:: Extracted data ::
┏━━

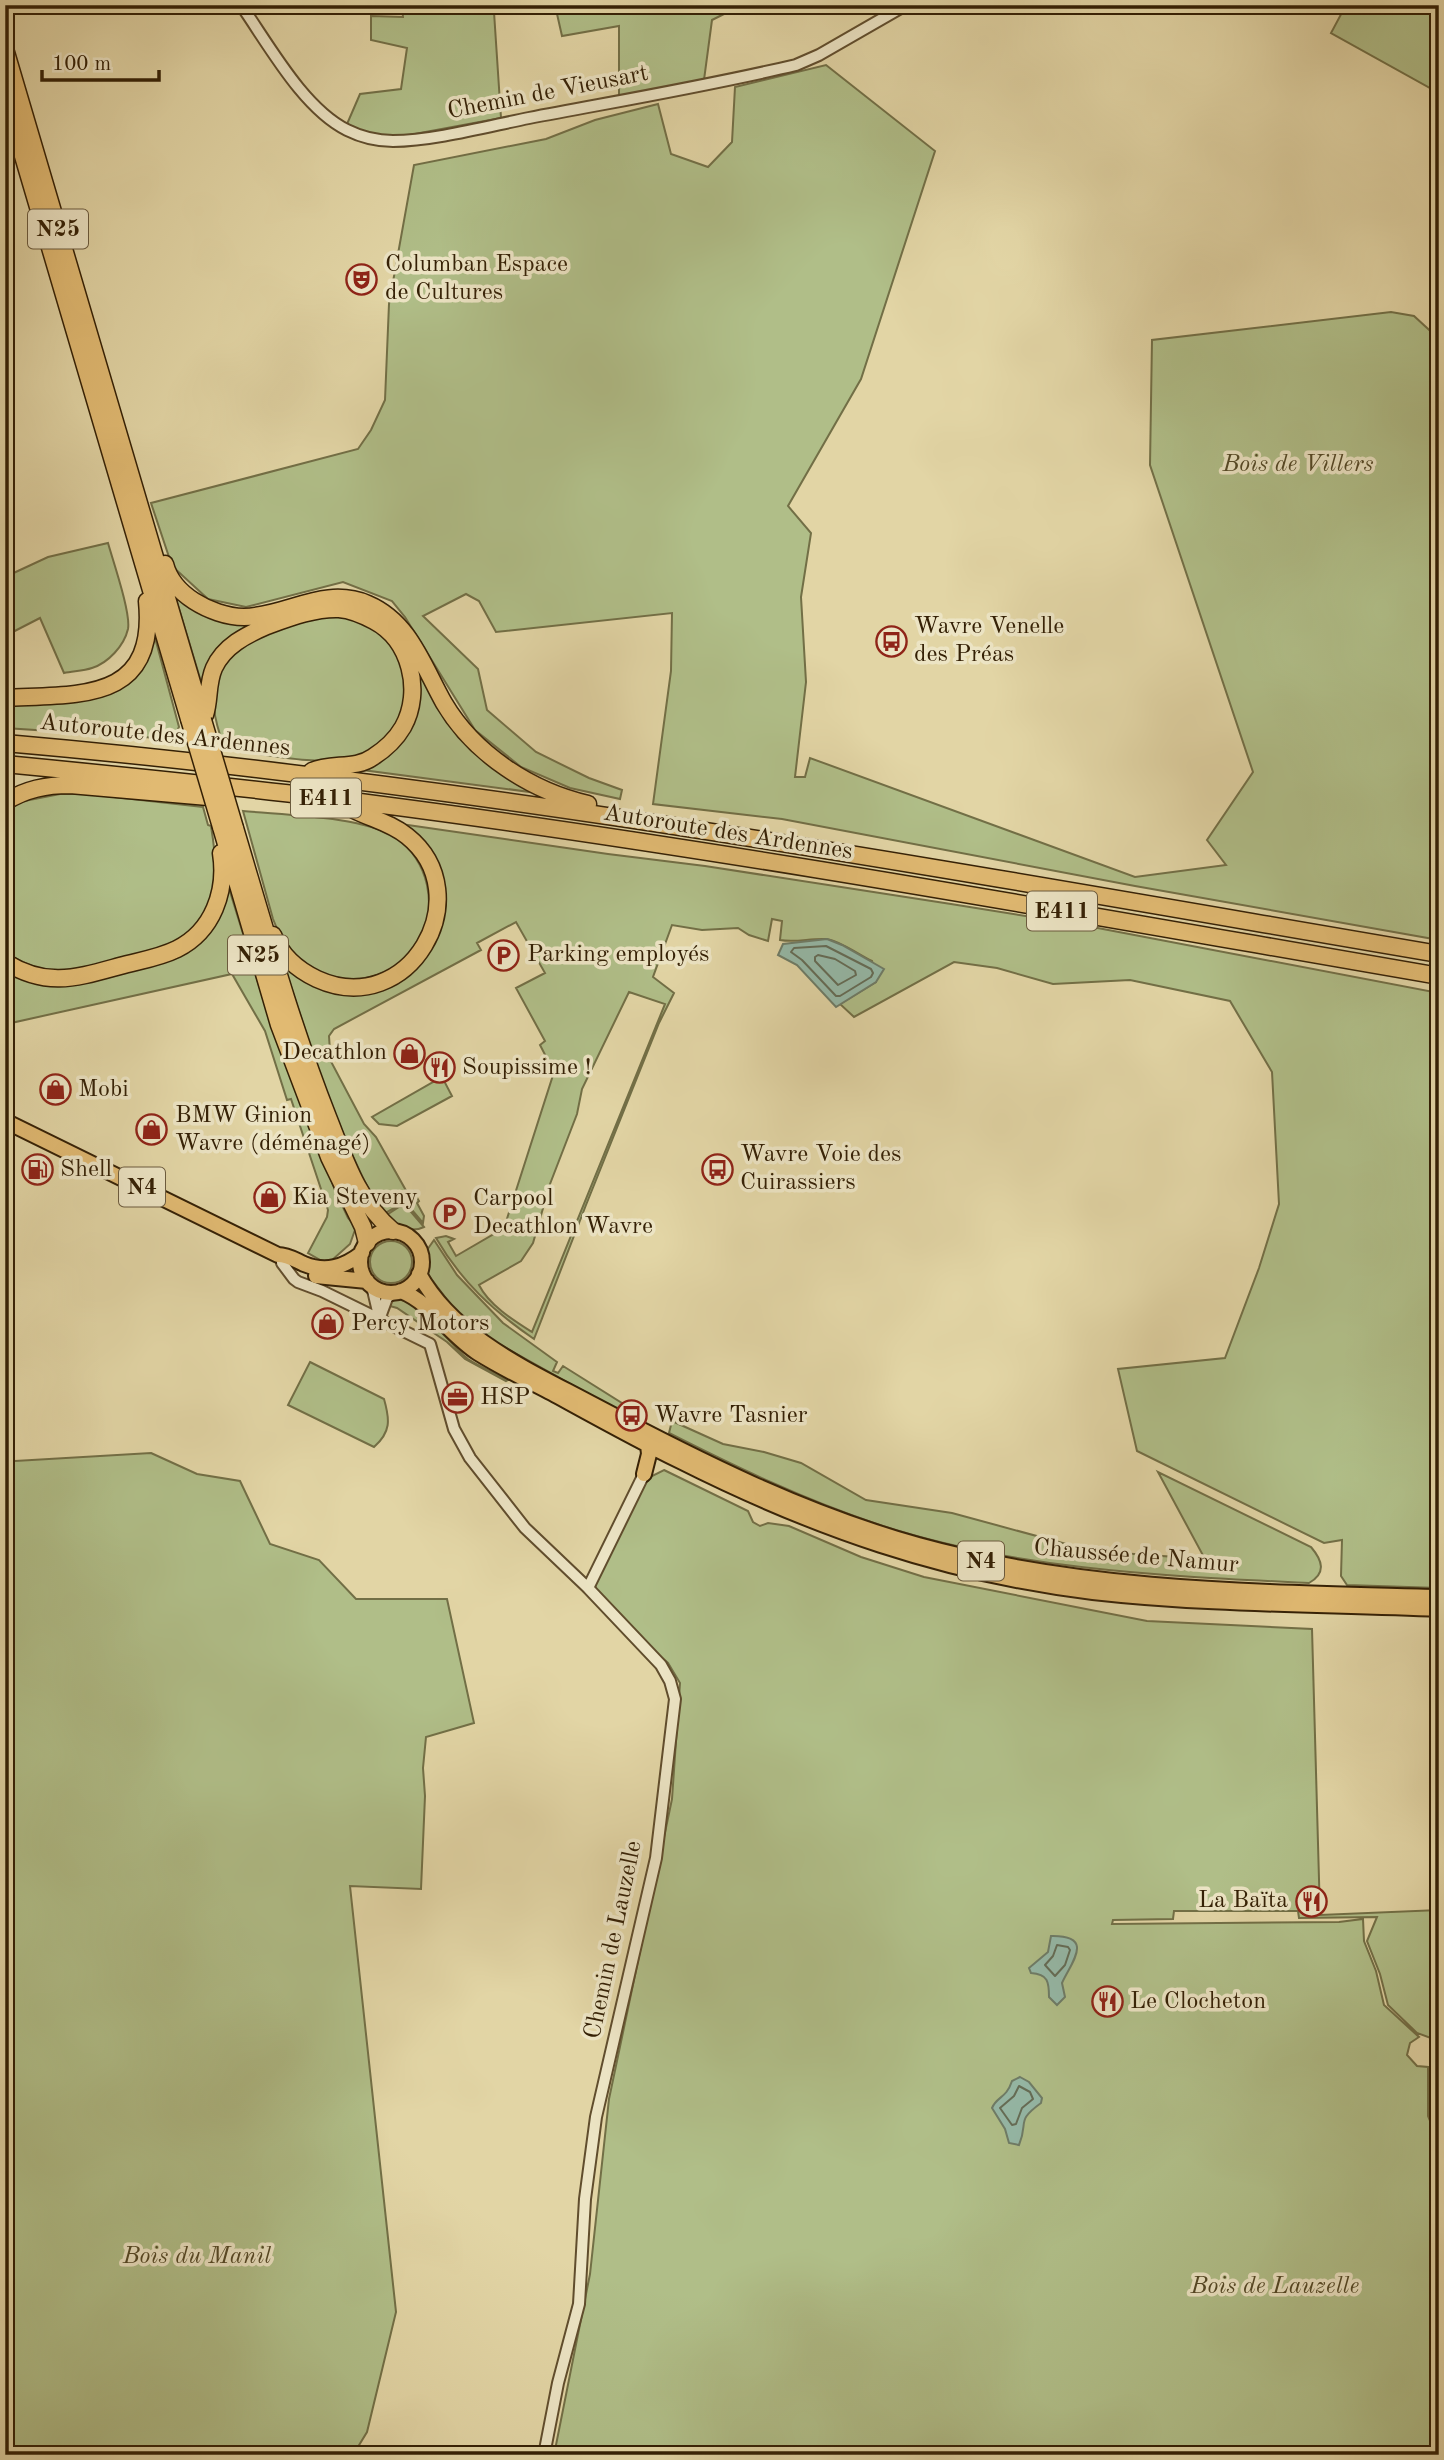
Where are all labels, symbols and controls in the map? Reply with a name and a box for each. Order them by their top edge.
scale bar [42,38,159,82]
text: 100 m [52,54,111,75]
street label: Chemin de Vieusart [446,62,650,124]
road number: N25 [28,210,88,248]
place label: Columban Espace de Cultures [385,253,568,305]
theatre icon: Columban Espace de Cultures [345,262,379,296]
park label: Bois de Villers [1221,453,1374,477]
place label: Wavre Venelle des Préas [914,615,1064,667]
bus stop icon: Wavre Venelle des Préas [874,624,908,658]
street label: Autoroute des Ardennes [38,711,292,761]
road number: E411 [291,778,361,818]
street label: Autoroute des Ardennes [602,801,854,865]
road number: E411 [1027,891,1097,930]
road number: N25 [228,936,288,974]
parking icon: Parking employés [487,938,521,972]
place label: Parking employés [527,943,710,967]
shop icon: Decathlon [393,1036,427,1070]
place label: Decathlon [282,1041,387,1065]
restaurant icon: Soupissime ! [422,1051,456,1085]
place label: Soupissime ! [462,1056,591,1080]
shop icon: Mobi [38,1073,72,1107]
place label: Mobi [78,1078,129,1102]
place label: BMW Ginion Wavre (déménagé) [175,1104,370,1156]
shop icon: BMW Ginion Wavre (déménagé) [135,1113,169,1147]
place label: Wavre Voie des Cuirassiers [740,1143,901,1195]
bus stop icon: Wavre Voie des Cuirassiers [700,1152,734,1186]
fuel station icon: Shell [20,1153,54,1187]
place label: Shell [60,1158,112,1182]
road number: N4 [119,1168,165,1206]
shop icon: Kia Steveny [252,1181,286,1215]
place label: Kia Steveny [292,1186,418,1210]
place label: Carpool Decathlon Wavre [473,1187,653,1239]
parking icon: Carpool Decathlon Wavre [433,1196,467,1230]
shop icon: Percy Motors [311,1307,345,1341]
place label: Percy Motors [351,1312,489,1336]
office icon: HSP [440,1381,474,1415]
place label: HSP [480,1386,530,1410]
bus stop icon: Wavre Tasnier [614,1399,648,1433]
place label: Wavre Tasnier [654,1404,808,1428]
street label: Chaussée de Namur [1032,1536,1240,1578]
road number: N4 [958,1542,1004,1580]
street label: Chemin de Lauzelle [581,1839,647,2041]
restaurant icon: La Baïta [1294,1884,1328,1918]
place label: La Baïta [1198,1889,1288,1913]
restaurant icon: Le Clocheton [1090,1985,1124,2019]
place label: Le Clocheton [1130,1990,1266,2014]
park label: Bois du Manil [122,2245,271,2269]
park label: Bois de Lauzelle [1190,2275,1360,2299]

┗━━

:: Task directions ::
Your task is to reproduce every record exactly while omitting the pictures.

:: Finished task ::
Where are all labels, symbols and controls in the map? Reply with a name and a box for each. Order them by their top edge.
scale bar [42,38,159,82]
text: 100 m [52,54,111,75]
street label: Chemin de Vieusart [446,62,650,124]
road number: N25 [28,210,88,248]
place label: Columban Espace de Cultures [385,253,568,305]
theatre icon: Columban Espace de Cultures [345,262,379,296]
park label: Bois de Villers [1221,453,1374,477]
place label: Wavre Venelle des Préas [914,615,1064,667]
bus stop icon: Wavre Venelle des Préas [874,624,908,658]
street label: Autoroute des Ardennes [38,711,292,761]
road number: E411 [291,778,361,818]
street label: Autoroute des Ardennes [602,801,854,865]
road number: E411 [1027,891,1097,930]
road number: N25 [228,936,288,974]
parking icon: Parking employés [487,938,521,972]
place label: Parking employés [527,943,710,967]
shop icon: Decathlon [393,1036,427,1070]
place label: Decathlon [282,1041,387,1065]
restaurant icon: Soupissime ! [422,1051,456,1085]
place label: Soupissime ! [462,1056,591,1080]
shop icon: Mobi [38,1073,72,1107]
place label: Mobi [78,1078,129,1102]
place label: BMW Ginion Wavre (déménagé) [175,1104,370,1156]
shop icon: BMW Ginion Wavre (déménagé) [135,1113,169,1147]
place label: Wavre Voie des Cuirassiers [740,1143,901,1195]
bus stop icon: Wavre Voie des Cuirassiers [700,1152,734,1186]
fuel station icon: Shell [20,1153,54,1187]
place label: Shell [60,1158,112,1182]
road number: N4 [119,1168,165,1206]
shop icon: Kia Steveny [252,1181,286,1215]
place label: Kia Steveny [292,1186,418,1210]
place label: Carpool Decathlon Wavre [473,1187,653,1239]
parking icon: Carpool Decathlon Wavre [433,1196,467,1230]
shop icon: Percy Motors [311,1307,345,1341]
place label: Percy Motors [351,1312,489,1336]
office icon: HSP [440,1381,474,1415]
place label: HSP [480,1386,530,1410]
bus stop icon: Wavre Tasnier [614,1399,648,1433]
place label: Wavre Tasnier [654,1404,808,1428]
street label: Chaussée de Namur [1032,1536,1240,1578]
road number: N4 [958,1542,1004,1580]
street label: Chemin de Lauzelle [581,1839,647,2041]
restaurant icon: La Baïta [1294,1884,1328,1918]
place label: La Baïta [1198,1889,1288,1913]
restaurant icon: Le Clocheton [1090,1985,1124,2019]
place label: Le Clocheton [1130,1990,1266,2014]
park label: Bois du Manil [122,2245,271,2269]
park label: Bois de Lauzelle [1190,2275,1360,2299]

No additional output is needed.